The building was part of a larger plan to upgrade power plants in Nunavut hamlets. A new power plant was also opened in Taloyoak late last year and a similar facility was in the early planning stages for Cape Dorset.

 

A place for elders at home

Ikaluktutiak/Cambridge Bay

Kitikmeot residents requiring long-term care now have an option closer to home.

A residential long-term care unit officially opened at the Kitikmeot Regional Health Centre in Cambridge Bay in late March.
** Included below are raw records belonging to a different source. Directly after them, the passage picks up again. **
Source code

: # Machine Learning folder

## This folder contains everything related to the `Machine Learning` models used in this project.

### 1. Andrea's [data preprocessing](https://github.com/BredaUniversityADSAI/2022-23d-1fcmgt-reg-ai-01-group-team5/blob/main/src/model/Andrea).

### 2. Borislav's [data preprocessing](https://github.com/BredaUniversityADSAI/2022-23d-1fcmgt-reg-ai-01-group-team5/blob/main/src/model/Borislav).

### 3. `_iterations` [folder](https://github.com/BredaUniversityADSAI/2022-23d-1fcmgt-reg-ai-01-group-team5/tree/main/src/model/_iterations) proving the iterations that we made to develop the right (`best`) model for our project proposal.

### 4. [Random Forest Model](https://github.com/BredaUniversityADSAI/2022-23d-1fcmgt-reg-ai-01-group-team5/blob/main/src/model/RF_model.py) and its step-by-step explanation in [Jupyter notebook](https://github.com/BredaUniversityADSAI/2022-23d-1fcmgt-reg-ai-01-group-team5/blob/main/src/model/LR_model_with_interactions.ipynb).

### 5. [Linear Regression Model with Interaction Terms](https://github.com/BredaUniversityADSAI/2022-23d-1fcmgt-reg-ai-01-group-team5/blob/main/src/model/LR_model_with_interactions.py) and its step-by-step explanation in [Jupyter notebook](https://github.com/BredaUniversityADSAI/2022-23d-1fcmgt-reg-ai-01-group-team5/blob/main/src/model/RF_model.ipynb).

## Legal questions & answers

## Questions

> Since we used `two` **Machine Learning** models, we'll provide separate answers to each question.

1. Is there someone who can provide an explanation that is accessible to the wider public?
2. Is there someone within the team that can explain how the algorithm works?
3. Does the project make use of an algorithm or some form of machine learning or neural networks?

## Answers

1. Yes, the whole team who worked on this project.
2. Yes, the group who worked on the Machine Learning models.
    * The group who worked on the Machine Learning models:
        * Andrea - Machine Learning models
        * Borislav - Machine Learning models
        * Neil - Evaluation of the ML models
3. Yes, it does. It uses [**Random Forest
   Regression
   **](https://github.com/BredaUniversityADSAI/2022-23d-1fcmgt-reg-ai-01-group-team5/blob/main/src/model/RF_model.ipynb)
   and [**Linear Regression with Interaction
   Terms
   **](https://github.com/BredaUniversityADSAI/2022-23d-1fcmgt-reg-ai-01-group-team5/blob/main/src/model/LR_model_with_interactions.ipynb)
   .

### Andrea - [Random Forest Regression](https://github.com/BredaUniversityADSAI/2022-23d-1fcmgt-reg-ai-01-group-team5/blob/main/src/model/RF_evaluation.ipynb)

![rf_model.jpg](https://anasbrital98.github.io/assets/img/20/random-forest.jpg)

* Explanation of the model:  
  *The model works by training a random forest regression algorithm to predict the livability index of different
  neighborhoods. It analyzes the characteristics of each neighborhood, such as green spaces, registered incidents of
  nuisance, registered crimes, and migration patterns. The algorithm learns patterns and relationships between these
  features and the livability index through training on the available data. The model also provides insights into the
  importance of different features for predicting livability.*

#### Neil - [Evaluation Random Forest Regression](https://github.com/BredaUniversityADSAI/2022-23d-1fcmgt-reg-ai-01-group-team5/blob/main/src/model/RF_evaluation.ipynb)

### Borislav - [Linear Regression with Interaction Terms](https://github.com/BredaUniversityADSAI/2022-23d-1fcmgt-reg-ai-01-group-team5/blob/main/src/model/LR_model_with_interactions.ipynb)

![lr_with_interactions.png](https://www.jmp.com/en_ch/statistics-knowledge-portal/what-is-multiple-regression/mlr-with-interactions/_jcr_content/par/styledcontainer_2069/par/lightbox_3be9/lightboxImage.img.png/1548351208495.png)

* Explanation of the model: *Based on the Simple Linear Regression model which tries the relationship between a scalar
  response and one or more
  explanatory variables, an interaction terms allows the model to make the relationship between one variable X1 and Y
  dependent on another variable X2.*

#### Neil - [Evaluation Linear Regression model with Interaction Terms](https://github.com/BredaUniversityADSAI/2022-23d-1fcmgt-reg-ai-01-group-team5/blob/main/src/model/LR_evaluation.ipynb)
“Our residents in our region are finally closer to home and living in familiar surroundings with access to family and friends,” said Mayor Jeannie Ehaloak.

The unit, with space for seven long-term care beds and one respite/palliative care bed, was created by renovating and repurposing the in-patient unit at the health centre.

Health Minister George Hickes travelled to the region for a ribbon cutting ceremony.

“This residential long-term care unit is an important step towards providing a “made-in-Nunavut’ strategy for the care of all elders in the territory,” Hickes said.

Besides creating more capacity for elder care, the unit also created 17 new jobs.

 

Baker Lake mayor mourned

Qamanittuaq/Bake Lake

Baker Lake lost a long time community leader in March with the sudden passing of Mayor David Aksawnee.

Baker Lake MLA Simeon Mikkungwak announced the weekend passing of his hamlet’s mayor in the legislative assembly.

“David Aksawnee was a well-respected leader in the community and throughout the Kivalliq. David held many important responsibilities during his many years of public service,” said Mikkungwak.

“As a lifelong hunter, David’s knowledge and experience contributed greatly to the work of the community’s HTO and a number of regional wildlife management bodies.”

He also noted Aksawnee’s ability to make tough decisions at a municipal level, including furthering economic development in Baker Lake.

“David was a natural communicator who was as comfortable negotiating with senior mining executives from Toronto as he was talking with an elder,” said Mikkungwak. “His wisdom and experience will be greatly missed.”

Kivalliq Inuit Association president David Ningeongan also offered condolences.

He noted Aksawnee was mayor during lead-up and opening of Kivalliq’s Meadowbank mine, and played a pivotal role in establishing a relationship with Agnico Eagle Mines Limited in the Kivalliq region.